The hope that the Christ child brings can be seen when the light of the Bethlehem star, the light of the
candle is reflected. Acts of loving-kindness occur, usually in quiet, unassuming ways, without regard to
notice or reward. Those who do see are aware of small blessings acted out among the followers of the
Christ child and hope comes. Where there are acts of compassion – healing, physical, mental, and
relational; encircling prayer; kindness – then hope comes.

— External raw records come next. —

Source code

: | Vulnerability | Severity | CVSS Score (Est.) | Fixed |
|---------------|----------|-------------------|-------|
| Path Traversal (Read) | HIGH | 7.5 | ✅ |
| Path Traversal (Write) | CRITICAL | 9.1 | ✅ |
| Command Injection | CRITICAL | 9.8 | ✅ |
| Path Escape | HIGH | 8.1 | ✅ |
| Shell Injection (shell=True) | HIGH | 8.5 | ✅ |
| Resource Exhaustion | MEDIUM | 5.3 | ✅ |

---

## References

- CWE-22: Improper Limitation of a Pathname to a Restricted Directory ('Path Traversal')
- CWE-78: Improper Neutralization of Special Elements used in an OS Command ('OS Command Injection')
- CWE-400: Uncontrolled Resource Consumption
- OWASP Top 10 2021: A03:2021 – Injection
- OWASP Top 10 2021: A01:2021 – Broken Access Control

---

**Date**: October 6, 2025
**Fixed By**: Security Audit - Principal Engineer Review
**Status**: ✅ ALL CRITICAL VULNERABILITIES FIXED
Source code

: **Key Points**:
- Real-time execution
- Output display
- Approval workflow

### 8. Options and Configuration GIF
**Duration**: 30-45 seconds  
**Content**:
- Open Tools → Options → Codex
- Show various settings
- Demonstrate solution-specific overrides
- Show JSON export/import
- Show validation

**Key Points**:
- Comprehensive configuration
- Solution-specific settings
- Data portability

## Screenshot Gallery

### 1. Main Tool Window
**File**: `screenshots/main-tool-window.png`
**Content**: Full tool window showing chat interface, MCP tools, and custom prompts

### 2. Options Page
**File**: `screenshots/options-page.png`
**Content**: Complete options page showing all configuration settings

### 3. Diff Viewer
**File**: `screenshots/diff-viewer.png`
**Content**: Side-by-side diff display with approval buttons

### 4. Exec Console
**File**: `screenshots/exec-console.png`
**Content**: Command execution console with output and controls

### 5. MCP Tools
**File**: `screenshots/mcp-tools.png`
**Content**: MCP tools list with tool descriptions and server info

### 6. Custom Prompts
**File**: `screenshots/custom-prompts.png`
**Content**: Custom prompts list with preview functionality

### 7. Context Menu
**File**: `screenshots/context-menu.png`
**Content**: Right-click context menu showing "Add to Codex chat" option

Sometimes these “pieces” or blessings ofGod’s love comes from individuals – perhaps just an encouraging
conversation or touch – or from groups or large organizations. They bring hope when there is helping,
feeding the hungry, working for justice. Rays of hope come in a thousand different places and in a thousand different
ways.Hebrews 6:9-11 says that “even though we speak like this, dear friends, we are confident of better
things in your case – things that accompany salvation. God is not unjust. He will not forget your work
and the love you have shown him as you have helped his people and continue to help them. We want
each of you to show this same diligence to the very end, in order to make your hope sure.” To make
your hope sure is to be secure in trusting God’s promises, the gift of His Son, the Prince of Peace, the
source of hope.

As the years of our lives grow, experiences teach us – just as the flood of hurricane Harvey did. There
were uncountable acts of kindness – saving of lives, transporting people to shelter, giving care and food,
and helping to clean up. The hope that resulted, and the memories of the love and kindness that were
experienced remain. The community of the city that is Houston has hope. “Hope of all the earth…desire
of every nation” – made visible in Houston.

Matthew 25:34-40 says: “Come, you who are blessed by my Father, take your inheritance, the Kingdom
prepared for you since the creation of the world. For I was hungry, and you gave me something to eat. I
was thirsty, and you gave me something to drink. I was a stranger, and you invited me in. I needed
clothes, and you clothed me. I was sick, and you looked after me. I was in prison, and you came to visit me.
Then the righteous will answer him, ‘Lord, when did we see you hungry and feed you, or thirsty and
give you something to drink? When did we see you a stranger and invite you in or needing clothes and
clothe you? When did we see you sick or in prison and go to visit you?’ The King will reply, ‘I tell you the
truth, whatever you did for one of the least of these brothers of mine, you did for me.’”

So hope is given and hope is received. Blessed to be a blessing. In gratitude for the gift of the long-
expected Jesus, the hope of the earth come down, we worship. And in worship, we find peace, and in
peace there is joy, and in joy, there is hope. Colossians 1:27 says: “To them, God has chosen to make
known among the Gentiles the glorious riches of this mystery, which is Christ in you, the hope of glory.”